> _Text passage_

----------

A The evolutionary processes that have made modern humans so different from other animals are hard to determine without an ability to examine human species that have not achieved similar things. However, in a scientific masterpiece, Svante Paabo and his colleagues from the Max Planck Institute for Evolutionary Anthropology, in Leipzig, have made such a comparison possible. In 2009, at a meeting of the American Association for the Advancement of Science, they made public an analysis of the genome  of Neanderthal man.
B Homo neanderthalensis, to give its proper name, lived in Europe and parts of Asia from 400,000 years ago to 30,000 years ago. Towards the end of this period it shared its range with interlopers in the form of Homo sapiens , who were spreading out from Africa. However, the two species did not settle down to a stable cohabitation. For reasons which are as yet unknown, the arrival of Homo sapiens in a region was always quickly followed by the disappearance of Neanderthals.
C Before 2009, Dr Paabo and his team had conducted only a superficial comparison between the DNA of Neanderthals and modern humans. Since then, they have performed a more thorough study and, in doing so, have shed a fascinating light on the intertwined history of the two species. That history turns out to be more intertwined than many had previously believed.

----------

> _Data to examine_
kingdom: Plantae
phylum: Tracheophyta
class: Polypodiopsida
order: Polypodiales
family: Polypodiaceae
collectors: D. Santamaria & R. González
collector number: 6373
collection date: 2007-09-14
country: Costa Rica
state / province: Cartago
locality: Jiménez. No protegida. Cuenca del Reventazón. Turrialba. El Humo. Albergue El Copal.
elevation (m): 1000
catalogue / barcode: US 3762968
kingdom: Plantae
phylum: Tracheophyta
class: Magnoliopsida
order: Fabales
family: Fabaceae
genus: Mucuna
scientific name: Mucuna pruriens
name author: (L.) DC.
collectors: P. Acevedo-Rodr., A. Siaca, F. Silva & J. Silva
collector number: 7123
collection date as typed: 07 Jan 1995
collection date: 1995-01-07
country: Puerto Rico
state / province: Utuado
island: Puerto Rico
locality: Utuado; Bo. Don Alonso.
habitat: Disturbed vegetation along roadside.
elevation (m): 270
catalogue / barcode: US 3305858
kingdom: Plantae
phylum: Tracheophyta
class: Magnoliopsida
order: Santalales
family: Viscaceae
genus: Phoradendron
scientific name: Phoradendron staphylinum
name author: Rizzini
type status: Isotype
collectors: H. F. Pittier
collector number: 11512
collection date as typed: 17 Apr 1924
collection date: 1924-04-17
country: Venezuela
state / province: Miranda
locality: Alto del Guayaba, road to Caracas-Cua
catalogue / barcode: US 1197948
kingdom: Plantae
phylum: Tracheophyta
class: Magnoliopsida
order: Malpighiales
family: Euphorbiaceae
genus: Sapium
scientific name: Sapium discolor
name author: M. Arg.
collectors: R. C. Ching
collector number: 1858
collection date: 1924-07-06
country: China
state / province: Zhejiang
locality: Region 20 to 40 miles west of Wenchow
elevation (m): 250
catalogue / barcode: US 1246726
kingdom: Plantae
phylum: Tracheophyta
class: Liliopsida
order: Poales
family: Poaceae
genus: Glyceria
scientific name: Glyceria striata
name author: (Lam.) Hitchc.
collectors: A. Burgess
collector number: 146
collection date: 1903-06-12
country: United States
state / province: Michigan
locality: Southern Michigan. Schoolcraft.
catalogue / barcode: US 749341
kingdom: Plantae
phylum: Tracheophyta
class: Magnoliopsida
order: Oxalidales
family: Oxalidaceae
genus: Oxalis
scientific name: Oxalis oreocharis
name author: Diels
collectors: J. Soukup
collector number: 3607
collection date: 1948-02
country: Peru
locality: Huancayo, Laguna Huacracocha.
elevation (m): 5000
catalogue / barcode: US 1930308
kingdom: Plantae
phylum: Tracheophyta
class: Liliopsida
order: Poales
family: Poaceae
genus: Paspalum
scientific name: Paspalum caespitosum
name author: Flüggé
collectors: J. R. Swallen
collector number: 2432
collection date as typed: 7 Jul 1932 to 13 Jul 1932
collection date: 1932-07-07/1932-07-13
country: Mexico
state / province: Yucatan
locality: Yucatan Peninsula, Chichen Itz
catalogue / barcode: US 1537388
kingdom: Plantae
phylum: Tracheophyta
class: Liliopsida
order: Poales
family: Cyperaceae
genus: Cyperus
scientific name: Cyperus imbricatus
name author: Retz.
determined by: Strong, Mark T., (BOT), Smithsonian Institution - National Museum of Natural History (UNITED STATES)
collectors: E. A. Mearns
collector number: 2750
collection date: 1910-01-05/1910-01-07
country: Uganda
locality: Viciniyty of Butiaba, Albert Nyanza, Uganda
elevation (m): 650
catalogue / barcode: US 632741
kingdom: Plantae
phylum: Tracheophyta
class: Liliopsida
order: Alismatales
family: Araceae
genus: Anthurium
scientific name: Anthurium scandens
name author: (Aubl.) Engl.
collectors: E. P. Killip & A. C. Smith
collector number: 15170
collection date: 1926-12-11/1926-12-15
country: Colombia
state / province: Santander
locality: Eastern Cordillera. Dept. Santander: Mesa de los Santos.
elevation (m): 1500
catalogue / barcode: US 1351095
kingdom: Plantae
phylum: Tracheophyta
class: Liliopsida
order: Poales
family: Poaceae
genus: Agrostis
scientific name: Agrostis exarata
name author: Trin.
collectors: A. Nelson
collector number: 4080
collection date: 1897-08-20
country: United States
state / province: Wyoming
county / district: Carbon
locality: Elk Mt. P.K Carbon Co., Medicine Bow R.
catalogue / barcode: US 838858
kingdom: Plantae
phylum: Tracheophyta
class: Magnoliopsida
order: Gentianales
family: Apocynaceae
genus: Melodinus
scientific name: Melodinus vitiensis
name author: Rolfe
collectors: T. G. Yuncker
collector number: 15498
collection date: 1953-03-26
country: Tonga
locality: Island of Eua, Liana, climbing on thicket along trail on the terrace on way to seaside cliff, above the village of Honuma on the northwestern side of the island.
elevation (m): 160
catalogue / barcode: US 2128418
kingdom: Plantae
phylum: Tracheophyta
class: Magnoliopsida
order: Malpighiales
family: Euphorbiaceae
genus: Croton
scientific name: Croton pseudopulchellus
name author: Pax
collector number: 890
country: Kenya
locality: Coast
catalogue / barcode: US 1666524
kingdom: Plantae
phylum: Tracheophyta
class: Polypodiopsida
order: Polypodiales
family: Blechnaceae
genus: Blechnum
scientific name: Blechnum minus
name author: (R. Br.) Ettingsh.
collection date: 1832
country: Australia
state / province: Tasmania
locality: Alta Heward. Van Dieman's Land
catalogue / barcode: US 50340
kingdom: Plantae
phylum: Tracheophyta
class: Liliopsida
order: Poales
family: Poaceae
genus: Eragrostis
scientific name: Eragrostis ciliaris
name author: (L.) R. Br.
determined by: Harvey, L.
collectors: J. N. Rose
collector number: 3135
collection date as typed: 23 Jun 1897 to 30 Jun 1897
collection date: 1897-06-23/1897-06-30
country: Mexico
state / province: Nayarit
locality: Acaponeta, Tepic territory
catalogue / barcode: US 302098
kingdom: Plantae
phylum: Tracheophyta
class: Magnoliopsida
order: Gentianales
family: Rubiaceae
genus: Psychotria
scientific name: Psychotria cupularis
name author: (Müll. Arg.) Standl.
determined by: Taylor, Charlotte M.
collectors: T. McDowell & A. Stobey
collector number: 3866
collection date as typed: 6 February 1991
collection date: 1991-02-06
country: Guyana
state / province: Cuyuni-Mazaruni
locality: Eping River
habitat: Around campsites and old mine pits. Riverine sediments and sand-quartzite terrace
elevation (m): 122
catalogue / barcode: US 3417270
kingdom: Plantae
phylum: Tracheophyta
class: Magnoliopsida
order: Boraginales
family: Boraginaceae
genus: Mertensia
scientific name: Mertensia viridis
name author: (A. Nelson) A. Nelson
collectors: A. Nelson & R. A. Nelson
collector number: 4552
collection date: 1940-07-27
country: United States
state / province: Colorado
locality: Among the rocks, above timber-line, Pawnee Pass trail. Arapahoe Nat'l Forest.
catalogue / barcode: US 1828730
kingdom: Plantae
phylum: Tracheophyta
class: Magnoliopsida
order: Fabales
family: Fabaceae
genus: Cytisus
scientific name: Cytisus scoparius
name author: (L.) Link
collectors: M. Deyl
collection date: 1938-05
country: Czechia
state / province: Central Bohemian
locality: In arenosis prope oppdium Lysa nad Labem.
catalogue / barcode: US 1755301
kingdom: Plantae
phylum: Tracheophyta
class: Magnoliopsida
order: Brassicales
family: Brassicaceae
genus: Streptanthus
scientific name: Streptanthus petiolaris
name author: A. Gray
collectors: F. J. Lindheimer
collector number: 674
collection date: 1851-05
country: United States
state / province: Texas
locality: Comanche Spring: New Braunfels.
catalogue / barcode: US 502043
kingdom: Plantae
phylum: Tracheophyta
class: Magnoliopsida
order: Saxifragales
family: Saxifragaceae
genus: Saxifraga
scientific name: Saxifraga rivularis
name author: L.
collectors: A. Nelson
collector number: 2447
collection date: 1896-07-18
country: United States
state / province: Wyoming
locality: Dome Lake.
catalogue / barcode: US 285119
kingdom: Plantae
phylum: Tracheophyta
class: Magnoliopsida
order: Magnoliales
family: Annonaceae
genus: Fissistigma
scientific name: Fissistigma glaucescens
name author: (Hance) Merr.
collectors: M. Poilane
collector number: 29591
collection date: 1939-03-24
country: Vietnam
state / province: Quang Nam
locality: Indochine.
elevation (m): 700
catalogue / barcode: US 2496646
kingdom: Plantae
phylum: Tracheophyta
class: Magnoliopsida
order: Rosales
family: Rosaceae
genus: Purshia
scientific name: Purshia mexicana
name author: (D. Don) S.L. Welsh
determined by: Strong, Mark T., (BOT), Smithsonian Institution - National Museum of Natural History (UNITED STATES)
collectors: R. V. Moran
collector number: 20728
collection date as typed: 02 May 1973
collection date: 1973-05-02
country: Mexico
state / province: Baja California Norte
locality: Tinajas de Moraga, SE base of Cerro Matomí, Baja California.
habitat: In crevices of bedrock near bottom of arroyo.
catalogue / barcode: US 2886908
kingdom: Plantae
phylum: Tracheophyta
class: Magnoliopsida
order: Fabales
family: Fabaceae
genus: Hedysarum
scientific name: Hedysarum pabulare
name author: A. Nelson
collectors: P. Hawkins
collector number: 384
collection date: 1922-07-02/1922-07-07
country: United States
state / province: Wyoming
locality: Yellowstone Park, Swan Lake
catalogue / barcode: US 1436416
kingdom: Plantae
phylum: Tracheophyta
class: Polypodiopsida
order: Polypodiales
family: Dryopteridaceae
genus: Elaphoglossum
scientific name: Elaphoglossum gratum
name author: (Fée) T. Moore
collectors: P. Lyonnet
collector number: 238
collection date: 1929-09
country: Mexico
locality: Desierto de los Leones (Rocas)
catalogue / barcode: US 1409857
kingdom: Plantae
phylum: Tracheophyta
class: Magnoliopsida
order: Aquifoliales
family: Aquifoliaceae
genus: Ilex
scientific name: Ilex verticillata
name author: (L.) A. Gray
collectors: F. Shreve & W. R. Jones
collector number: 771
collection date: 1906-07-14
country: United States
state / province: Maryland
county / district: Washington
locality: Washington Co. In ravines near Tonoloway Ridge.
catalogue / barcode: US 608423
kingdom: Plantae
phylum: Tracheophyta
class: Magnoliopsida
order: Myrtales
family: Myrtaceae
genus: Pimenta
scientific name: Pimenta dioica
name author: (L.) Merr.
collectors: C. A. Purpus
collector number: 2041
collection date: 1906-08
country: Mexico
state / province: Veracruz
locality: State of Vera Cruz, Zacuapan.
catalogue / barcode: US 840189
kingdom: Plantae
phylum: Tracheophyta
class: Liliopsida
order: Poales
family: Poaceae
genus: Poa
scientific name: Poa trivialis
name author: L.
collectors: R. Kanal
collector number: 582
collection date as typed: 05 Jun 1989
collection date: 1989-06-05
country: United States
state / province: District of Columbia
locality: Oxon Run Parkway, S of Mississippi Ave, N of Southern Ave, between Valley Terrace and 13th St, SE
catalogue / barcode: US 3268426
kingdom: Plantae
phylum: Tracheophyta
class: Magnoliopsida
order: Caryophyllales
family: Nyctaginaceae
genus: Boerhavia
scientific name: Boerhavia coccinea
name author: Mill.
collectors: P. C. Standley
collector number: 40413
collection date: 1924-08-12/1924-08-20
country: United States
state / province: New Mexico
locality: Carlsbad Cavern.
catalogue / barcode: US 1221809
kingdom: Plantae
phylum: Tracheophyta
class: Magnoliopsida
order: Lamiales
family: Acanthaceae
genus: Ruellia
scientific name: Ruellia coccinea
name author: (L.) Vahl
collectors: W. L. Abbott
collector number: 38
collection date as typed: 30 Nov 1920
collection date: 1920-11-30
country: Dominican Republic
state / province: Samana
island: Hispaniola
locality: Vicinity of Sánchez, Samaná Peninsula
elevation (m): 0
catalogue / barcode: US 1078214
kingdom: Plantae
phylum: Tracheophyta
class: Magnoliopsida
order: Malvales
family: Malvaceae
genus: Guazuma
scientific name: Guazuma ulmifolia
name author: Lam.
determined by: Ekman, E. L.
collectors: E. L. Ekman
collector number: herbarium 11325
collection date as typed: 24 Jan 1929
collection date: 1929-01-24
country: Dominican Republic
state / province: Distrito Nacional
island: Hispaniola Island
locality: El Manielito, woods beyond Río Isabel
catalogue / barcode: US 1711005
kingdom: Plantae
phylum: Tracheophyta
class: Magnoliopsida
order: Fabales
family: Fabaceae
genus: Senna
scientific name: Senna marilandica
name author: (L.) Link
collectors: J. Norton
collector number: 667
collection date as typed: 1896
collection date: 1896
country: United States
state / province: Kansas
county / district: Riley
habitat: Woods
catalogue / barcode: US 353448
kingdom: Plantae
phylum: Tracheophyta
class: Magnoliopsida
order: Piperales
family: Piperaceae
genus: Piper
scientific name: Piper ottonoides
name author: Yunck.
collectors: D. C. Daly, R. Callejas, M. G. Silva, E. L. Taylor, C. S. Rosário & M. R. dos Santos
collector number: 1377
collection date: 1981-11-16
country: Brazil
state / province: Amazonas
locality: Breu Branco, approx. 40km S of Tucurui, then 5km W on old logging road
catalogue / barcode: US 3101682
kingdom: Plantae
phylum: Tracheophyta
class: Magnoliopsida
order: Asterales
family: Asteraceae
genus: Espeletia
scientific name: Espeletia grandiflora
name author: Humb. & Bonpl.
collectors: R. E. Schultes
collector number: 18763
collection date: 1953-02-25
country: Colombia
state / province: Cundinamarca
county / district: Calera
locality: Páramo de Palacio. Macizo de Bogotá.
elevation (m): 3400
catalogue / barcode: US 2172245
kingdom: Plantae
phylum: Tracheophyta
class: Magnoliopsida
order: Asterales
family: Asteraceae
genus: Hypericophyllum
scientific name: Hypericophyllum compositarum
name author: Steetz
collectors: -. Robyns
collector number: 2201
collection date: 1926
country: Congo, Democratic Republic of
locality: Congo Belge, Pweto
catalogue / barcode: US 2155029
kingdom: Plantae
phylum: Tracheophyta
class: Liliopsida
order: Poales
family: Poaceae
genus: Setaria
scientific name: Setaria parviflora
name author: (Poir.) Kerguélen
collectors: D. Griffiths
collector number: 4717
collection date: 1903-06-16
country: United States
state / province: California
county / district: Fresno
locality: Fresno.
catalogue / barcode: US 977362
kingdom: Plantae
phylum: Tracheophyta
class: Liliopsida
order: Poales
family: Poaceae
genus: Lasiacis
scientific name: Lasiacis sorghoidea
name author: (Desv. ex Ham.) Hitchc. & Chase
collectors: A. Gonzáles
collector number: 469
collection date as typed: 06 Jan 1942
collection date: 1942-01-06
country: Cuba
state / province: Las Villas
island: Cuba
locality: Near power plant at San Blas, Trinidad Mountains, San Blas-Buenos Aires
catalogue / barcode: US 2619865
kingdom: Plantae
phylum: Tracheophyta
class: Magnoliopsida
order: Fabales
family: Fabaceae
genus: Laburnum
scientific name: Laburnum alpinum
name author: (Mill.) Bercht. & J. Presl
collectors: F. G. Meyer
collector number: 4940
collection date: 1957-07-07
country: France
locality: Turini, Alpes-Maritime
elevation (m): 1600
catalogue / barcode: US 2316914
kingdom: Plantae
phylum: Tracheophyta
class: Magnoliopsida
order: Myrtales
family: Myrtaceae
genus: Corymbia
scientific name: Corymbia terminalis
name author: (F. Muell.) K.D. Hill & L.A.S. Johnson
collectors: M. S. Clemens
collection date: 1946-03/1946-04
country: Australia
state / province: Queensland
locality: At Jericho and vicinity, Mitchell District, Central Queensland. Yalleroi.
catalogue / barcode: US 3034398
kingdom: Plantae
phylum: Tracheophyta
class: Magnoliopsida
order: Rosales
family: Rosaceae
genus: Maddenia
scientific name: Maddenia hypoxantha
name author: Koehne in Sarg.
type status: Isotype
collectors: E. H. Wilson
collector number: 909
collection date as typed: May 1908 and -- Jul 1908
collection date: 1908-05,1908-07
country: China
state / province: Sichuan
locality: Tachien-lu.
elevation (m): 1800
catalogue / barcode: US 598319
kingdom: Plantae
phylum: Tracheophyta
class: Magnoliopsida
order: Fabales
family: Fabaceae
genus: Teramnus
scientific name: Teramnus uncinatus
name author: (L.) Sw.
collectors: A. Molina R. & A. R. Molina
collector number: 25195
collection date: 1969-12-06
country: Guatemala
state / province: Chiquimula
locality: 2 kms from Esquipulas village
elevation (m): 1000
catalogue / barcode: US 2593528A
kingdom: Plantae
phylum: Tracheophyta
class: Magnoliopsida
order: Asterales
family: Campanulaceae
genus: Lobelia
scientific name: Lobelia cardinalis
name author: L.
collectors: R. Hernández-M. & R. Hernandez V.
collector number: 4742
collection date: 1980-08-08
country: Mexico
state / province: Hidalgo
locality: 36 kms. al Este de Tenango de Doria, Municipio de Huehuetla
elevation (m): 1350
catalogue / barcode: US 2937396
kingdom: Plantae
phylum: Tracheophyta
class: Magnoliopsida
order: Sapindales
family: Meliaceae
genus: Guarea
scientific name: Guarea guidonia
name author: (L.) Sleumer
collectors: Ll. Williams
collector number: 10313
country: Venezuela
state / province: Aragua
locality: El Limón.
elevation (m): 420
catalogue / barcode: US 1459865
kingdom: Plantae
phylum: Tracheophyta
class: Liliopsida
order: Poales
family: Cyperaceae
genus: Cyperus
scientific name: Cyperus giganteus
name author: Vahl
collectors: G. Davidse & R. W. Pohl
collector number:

----------

> _Study questions_
1. In the passage about Neanderthals, at what event did Svante Paabo's team make their analysis of the Neanderthal genome public?
2. Transcribe part of the passage about Neanderthals, beginning at the words "B Homo neanderthalensis, to" and stopping after the words "had previously believed.".

> _Answers below_
1. At a 2009 meeting of the American Association for the Advancement of Science.

2.
B Homo neanderthalensis, to give its proper name, lived in Europe and parts of Asia from 400,000 years ago to 30,000 years ago. Towards the end of this period it shared its range with interlopers in the form of Homo sapiens , who were spreading out from Africa. However, the two species did not settle down to a stable cohabitation. For reasons which are as yet unknown, the arrival of Homo sapiens in a region was always quickly followed by the disappearance of Neanderthals.
C Before 2009, Dr Paabo and his team had conducted only a superficial comparison between the DNA of Neanderthals and modern humans. Since then, they have performed a more thorough study and, in doing so, have shed a fascinating light on the intertwined history of the two species. That history turns out to be more intertwined than many had previously believed.